*** Data records Section Begins ***

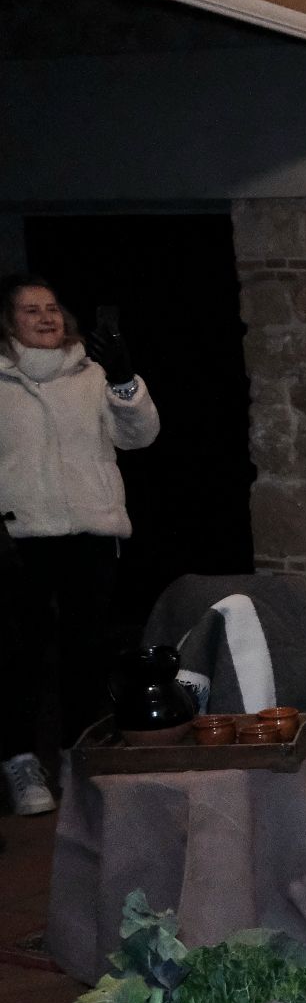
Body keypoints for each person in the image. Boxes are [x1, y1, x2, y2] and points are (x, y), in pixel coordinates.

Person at [0, 273, 158, 815]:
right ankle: (20, 762)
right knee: (19, 655)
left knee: (85, 652)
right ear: (8, 321)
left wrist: (123, 379)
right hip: (19, 537)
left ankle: (77, 755)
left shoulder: (92, 375)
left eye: (51, 307)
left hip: (90, 532)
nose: (46, 317)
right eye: (30, 310)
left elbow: (140, 436)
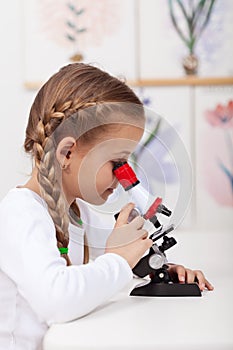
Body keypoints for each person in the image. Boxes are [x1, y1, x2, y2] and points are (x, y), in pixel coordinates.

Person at [0, 63, 213, 350]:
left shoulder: (79, 213)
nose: (125, 178)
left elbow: (92, 283)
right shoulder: (20, 213)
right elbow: (57, 299)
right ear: (67, 153)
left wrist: (151, 269)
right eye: (118, 162)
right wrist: (119, 260)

*** Data records Section Ends ***

The final stretch of the data, from the line with "right ear: (8, 321)" through its last line, is to be retyped exactly; pictures are not part of the copy.

right ear: (8, 321)
left wrist: (123, 379)
right hip: (19, 537)
left ankle: (77, 755)
left shoulder: (92, 375)
left eye: (51, 307)
left hip: (90, 532)
nose: (46, 317)
right eye: (30, 310)
left elbow: (140, 436)
Body keypoints for each person in the image. Boxes are [x1, y1, x2, y2] and points are (x, y), in pixel coordinates.

Person at [0, 63, 213, 350]:
left shoulder: (79, 213)
nose: (125, 178)
left elbow: (92, 283)
right shoulder: (20, 213)
right elbow: (57, 299)
right ear: (67, 153)
left wrist: (151, 269)
right eye: (118, 162)
right wrist: (119, 260)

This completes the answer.